In an article on The Conversation, Australian National University professor of law Andrew Macintosh said the panel’s conclusion that the scheme remained largely sound was hard to fathom and was bewildered by the panel’s decision not to reference the findings of a review it commissioned from the Australian Academy of Science.
This review had found numerous flaws in the methods and governance processes. Like the risk the human-induced regeneration method is crediting vegetation change brought on by, y’know, nature and rainfall.
Or that the baseline used to calculate carbon abatement for landfill gas didn’t account for other financial and regulatory incentives offered to operators for capturing and combusting methane.
Macintosh had previously indicated that between 70% and 80% of Australian credits issued did not represent real and additional abatement.
That’s a lot. Possibly too much but I’m not a scientist.
The Australia Institute added that its concerns about low-integrity credits remained unassuaged and that they would continue to be used in the upcoming safeguard mechanism.
Meanwhile research and advisory firm RapuTex Energy reckons (contrary to the belief restoring integrity to the ACCU market will lead to a reduction in supply and a sharp increase in prices) the potential reductions in crediting are expected to be offset by the annual growth profile of ACCU issuance.

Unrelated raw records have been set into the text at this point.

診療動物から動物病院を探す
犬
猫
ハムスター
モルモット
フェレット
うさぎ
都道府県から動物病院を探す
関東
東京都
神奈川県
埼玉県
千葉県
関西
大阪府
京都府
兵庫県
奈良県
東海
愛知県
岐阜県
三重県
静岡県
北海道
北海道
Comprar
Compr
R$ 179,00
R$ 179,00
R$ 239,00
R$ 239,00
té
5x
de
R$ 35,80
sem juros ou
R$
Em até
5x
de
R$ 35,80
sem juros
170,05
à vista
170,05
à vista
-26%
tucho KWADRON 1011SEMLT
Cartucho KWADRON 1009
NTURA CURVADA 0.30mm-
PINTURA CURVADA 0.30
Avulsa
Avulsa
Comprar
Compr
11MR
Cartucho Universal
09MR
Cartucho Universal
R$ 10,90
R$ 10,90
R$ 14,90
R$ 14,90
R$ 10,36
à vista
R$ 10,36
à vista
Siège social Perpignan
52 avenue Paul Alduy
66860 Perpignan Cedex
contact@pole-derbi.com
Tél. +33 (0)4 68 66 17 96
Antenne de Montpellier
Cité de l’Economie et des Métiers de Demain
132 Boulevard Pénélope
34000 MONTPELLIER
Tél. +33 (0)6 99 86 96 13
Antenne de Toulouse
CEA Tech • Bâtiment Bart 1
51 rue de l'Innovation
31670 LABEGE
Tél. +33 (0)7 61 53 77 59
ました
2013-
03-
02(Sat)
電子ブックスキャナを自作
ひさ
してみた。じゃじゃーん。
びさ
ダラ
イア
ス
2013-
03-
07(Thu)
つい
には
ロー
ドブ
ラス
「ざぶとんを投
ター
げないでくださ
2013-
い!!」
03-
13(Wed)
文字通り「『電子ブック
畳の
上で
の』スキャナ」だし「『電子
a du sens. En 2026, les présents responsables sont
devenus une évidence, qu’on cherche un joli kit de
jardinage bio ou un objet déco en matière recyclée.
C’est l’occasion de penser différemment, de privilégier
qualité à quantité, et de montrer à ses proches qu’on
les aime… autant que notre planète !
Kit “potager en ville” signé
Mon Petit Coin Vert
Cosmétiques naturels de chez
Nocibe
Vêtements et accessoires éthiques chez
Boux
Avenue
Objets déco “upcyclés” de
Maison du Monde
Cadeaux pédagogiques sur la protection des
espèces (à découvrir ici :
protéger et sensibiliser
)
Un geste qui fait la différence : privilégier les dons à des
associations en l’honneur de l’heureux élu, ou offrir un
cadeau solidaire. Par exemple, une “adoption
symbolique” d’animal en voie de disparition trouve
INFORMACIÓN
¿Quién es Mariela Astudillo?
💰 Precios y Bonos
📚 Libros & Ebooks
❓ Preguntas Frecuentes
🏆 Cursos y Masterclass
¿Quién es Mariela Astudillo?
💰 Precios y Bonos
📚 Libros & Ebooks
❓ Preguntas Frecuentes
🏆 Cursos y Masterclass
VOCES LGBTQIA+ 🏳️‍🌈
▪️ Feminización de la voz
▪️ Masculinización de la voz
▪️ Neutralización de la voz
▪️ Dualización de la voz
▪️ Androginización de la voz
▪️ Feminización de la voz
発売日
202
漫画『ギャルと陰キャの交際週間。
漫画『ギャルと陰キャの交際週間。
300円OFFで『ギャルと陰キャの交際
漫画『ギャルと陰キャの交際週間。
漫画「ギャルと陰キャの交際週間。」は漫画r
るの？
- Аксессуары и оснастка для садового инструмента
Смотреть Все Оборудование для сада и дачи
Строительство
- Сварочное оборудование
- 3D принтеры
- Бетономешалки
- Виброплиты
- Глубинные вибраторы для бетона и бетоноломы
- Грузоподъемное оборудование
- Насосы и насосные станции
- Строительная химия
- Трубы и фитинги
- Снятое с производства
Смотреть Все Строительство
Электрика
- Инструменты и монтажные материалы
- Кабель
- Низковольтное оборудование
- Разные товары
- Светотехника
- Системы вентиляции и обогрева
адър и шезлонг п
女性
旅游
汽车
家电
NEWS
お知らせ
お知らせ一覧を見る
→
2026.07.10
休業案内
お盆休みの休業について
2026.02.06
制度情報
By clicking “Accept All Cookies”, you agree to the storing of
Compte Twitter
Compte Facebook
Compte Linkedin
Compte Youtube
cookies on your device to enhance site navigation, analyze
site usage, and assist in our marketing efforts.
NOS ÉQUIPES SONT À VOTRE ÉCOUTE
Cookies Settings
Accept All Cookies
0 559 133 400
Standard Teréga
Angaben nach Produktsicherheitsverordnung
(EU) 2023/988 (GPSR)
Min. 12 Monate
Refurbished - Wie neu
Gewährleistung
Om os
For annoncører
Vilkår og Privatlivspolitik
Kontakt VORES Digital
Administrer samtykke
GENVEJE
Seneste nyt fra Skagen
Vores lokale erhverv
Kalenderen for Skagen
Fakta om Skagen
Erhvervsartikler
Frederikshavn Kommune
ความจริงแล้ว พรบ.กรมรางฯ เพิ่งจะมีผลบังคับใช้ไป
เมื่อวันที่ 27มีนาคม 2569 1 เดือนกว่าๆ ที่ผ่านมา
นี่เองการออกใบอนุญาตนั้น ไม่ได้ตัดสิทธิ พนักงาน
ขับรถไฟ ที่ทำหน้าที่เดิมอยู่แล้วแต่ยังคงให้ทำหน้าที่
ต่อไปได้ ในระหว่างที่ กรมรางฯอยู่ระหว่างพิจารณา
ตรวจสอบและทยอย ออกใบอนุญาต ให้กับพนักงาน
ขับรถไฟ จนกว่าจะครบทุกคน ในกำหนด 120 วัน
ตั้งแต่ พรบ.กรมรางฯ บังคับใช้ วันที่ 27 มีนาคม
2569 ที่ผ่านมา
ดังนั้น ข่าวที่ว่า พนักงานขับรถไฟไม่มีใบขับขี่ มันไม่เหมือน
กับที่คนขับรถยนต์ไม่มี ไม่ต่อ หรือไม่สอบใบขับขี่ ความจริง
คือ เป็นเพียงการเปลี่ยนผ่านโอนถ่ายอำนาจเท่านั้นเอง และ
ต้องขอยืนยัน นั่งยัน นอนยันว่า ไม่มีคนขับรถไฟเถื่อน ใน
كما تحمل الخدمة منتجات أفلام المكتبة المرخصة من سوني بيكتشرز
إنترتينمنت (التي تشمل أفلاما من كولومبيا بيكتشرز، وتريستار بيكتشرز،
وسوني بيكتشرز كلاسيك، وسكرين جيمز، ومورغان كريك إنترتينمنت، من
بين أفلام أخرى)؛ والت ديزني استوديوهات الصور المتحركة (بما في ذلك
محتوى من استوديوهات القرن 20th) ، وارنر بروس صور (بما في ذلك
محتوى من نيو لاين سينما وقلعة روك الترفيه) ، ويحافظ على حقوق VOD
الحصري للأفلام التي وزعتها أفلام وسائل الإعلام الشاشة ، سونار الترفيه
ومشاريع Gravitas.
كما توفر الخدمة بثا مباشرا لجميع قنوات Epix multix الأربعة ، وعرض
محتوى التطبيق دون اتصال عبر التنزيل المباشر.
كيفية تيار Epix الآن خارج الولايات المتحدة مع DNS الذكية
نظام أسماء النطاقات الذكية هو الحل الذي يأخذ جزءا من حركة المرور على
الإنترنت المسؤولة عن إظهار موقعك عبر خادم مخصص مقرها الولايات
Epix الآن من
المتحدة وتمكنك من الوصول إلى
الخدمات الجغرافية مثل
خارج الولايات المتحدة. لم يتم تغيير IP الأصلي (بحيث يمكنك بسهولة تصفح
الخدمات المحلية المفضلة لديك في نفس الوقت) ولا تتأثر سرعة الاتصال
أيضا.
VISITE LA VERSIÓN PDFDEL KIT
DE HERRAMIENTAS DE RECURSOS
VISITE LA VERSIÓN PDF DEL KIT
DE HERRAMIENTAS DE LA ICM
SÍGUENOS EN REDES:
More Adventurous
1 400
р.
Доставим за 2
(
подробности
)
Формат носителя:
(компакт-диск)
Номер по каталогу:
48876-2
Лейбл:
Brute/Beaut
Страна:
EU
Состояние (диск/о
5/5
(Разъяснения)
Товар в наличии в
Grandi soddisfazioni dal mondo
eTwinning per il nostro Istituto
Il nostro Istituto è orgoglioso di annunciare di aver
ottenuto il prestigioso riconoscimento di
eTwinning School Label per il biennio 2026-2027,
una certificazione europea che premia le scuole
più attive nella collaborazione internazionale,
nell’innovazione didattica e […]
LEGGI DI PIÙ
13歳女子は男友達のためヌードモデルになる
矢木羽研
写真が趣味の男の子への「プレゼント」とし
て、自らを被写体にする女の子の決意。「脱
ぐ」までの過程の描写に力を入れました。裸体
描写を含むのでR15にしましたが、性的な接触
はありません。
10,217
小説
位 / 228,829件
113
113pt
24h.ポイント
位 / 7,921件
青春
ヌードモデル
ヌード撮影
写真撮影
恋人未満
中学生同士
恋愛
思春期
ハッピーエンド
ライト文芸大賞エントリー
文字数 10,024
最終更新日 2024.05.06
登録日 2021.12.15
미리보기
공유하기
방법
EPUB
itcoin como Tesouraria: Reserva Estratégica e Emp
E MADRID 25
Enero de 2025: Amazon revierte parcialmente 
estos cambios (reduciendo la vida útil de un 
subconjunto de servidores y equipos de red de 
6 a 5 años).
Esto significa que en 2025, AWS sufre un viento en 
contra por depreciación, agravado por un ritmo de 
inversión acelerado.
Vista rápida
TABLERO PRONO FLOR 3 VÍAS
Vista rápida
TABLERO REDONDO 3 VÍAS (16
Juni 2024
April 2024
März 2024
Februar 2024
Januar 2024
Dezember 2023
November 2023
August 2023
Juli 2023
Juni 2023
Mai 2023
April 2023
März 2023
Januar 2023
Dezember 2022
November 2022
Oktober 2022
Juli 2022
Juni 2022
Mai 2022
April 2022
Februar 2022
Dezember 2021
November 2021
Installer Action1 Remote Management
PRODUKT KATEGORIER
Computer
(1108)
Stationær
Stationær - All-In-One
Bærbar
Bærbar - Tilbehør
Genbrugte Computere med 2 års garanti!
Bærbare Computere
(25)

It added that the “avoided deforestation” methodology that looks set to be ended was already nearing the conclusion of its crediting period and was already assumed to cease crediting within its business-as-usual expectations.
Meanwhile, the Australian Conservation Foundation wants an audit of existing projects using this methodology, saying the carbon credits previously approved under the method did not represent real abatement and are essentially junk credit.
While some might be inclined to ignore critique arising primarily from the green lobby, it is worth a closer look at their concerns given that ACCUs will play a key role in the Albanese Government’s carbon pricing plans.
Ensuring that Australia’s emissions reduction plans are based on a credible foundation will be essential going forward.
Likewise, the Climate Council’s stand that ACCUs should be a tool of last resort is sound. Real emissions abatement requires active efforts to reduce or remove emissions, not avoiding the hard work by buying carbon credits.
While actively reducing or removing emissions might be initially costly, they provide a base for companies to progress more cost effectively in the future rather than endlessly buying ACCUs and exposing operations to a carbon market.
This is especially true when considering that this might be the year for companies in environmentally unfriendly industries to transition towards a cleaner future.